Lenovo heeft geen al te beste reputatie als het aankomt op de beveiliging van zijn pc’s, en daar komt nu een volgende incident bovenop. Veiligheidsonderzoeker Dymtro Oleksiuk stelt dat hij kwetsbare BIOS code heeft opgespoord die het mogelijk maakt voor een vaardige hacker om beveiligingsmechanismes op een computer compleet te ontwijken en de controle over te nemen.
Niet alleen
Oleksiuk geeft aan dat hij het lek in zo goed als alle Thinkpad laptops heeft gevonden, maar het is onduidelijk hoe wijdverspreid de kwetsbaarheid echt is. Dat heeft te maken met de locatie van de ontoereikende computercode: de software die Lenovo gebruikt is afkomstig van een derde partij, een gespecialiseerde BIOS-ontwikkelaar.

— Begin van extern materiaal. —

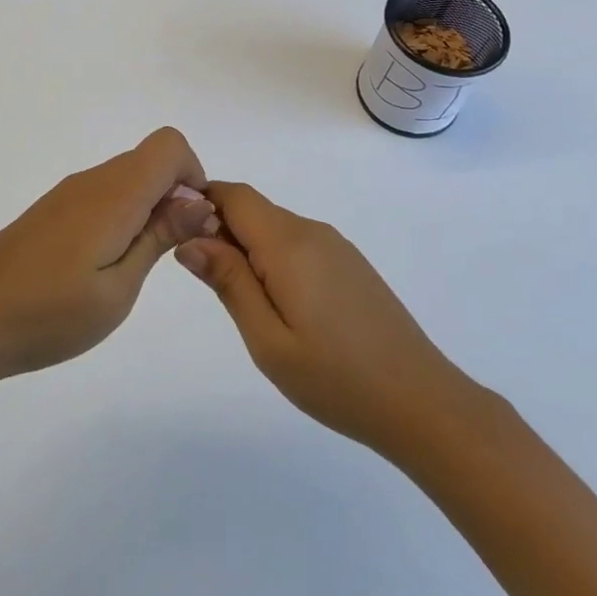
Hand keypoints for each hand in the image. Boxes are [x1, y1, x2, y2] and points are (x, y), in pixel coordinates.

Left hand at [0, 128, 216, 384]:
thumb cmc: (49, 314)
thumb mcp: (118, 288)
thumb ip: (159, 237)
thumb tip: (199, 202)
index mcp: (114, 193)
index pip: (169, 145)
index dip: (193, 176)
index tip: (191, 224)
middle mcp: (92, 181)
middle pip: (150, 160)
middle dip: (174, 196)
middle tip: (168, 254)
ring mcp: (67, 194)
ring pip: (126, 178)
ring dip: (147, 209)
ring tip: (133, 268)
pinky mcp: (51, 210)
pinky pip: (102, 195)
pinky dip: (120, 217)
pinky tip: (101, 266)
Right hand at [175, 182, 464, 456]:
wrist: (420, 400)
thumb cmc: (335, 377)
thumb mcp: (267, 339)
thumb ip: (228, 282)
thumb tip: (189, 239)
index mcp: (288, 244)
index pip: (233, 195)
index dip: (200, 201)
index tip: (176, 233)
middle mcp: (312, 231)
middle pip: (253, 209)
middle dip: (219, 229)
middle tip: (204, 281)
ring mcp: (335, 246)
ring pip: (275, 228)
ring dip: (246, 247)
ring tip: (240, 300)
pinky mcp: (349, 264)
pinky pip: (298, 245)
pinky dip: (273, 259)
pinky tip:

Deze bedrijven verkopen hun software vaak aan meerdere fabrikanten, waardoor het goed mogelijk is dat ook andere merken risico lopen vanwege de kwetsbaarheid. Hetzelfde lek is ondertussen al teruggevonden in een HP Pavillion dv7-4087cl.
Achterpoortje?
Lenovo heeft een onderzoek geopend naar het lek en de oorspronkelijke ontwikkelaar die de code schreef. Het sluit daarbij niet uit dat die nog onbekende persoon bewust ontoereikende code heeft ingebouwd in de software en een achterpoortje creëerde. Het werkt daarnaast ook zo snel mogelijk aan een oplossing voor de kwetsbaarheid.
Het is nog maar een maand geleden dat Lenovo een terugroepactie moest organiseren om gevaarlijke bloatware van pc’s te halen. Vorig jaar bleek tevens dat de fabrikant corrupte adware op zijn laptops had geïnstalleerd.